I have two ways of calling printf
on my system:
$ type -a printf
printf is a shell builtin
printf is /usr/bin/printf
$ file /usr/bin/printf
/usr/bin/printf: ELF 64-bit LSB executable, x86-64, version 1 (SYSV), dynamically
linked (uses shared libs), for GNU/Linux 2.6.32,
BuildID[sha1]=d663d220e5c2a2fc57462668d84d2f72d0563c33, stripped
So, one is a bash built in command and the other is a proper compiled executable.

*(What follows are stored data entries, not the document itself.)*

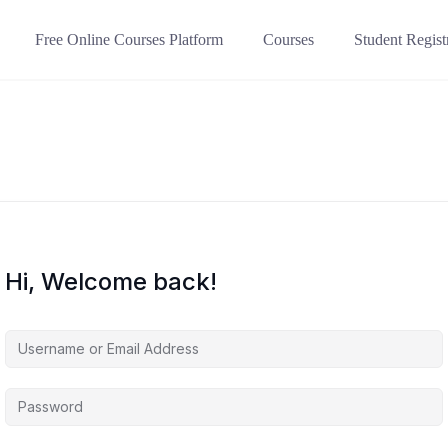
Free Online Courses Platform
Courses
Student Regist
Hi, Welcome back!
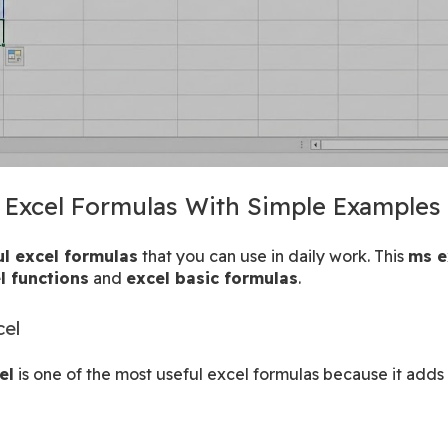
c Excel Formulas With Simple Examples
ul excel formulas
 that you can use in daily work. This 
ms e
l functions
 and 
excel basic formulas
.
cel
el
 is one of the most useful excel formulas because it adds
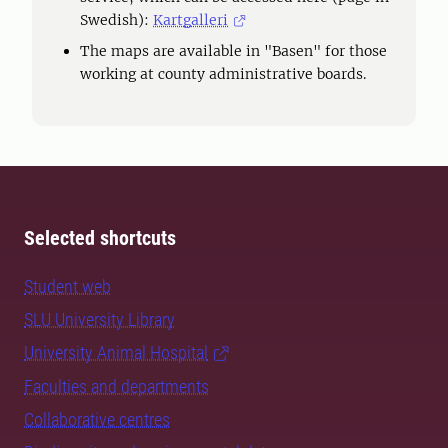
Swedish):
Kartgalleri
The maps are available in "Basen" for those
working at county administrative boards.
Selected shortcuts
Student web
SLU University Library
University Animal Hospital
Faculties and departments
Collaborative centres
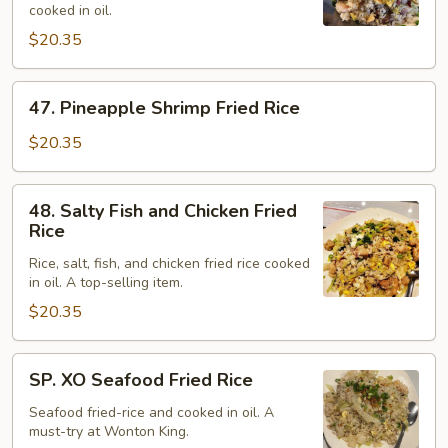
cooked in oil.
Rice
$20.35
47.
47. Pineapple Shrimp Fried Rice
Pineapple
Shrimp
$20.35
Fried
Rice
48.
48. Salty Fish and Chicken Fried
Salty
Rice
Fish
Rice, salt, fish, and chicken fried rice cooked
and
in oil. A top-selling item.
Chicken
$20.35
Fried
Rice
SP.
SP. XO Seafood Fried Rice
XO
Seafood
Seafood fried-rice and cooked in oil. A
must-try at Wonton King.
Fried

I would have expected a program whose only job is pritnf
to be much faster than the shell function. Granted, the builtin is already loaded into memory but the actual execution time should be faster in a dedicated program right? It would be optimized to do one thing very well in the best of Unix philosophy.
Apparently not:
$ >/tmp/foo; time for i in `seq 1 3000`; do printf '%s ' "$i" >> /tmp/foo; done;
real 0m0.065s
user 0m0.036s
sys 0m0.024s
$ >/tmp/foo; time for i in `seq 1 3000`; do /usr/bin/printf '%s ' "$i" >> /tmp/foo; done;
real 0m18.097s
user 0m1.048s
sys 0m7.124s
A lot of this, as @Guru points out is because of the cost of creating threads which is only incurred by /usr/bin/printf
. If that were all, I would expect the executable to be faster than the builtin if run outside a loop. Unfortunately, /usr/bin/printf
has a limit to the size of a variable that it can take, so I could only test this with a relatively short string:
$ i=$(seq 1 28000 | awk '{k=k$1}END{print k}'); time /usr/bin/printf '%s ' "$i" > /dev/null;
real 0m0.035s
user 0m0.004s
sys 0m0.028s
$ i=$(seq 1 28000 | awk '{k=k$1}END{print k}'); time printf '%s ' "$i" > /dev/null;
real 0m0.008s
user 0m0.008s
sys 0m0.000s
The builtin is still consistently and significantly faster. To make it even clearer, lets make both start new processes:
$ time for i in `seq 1 1000`; do /usr/bin/printf '%s ' "$i" >/dev/null; done;
real 0m33.695s
user 0m0.636s
sys 0m30.628s
$ time for i in `seq 1 1000`; do bash -c "printf '%s ' $i" >/dev/null; done;
real 0m3.557s
user 0m0.380s
sys 0m0.508s
The only reason I can think of is that the variable being printed is internal to bash
and can be passed directly to the builtin. Is that enough to explain the difference in speed? What other factors are at play?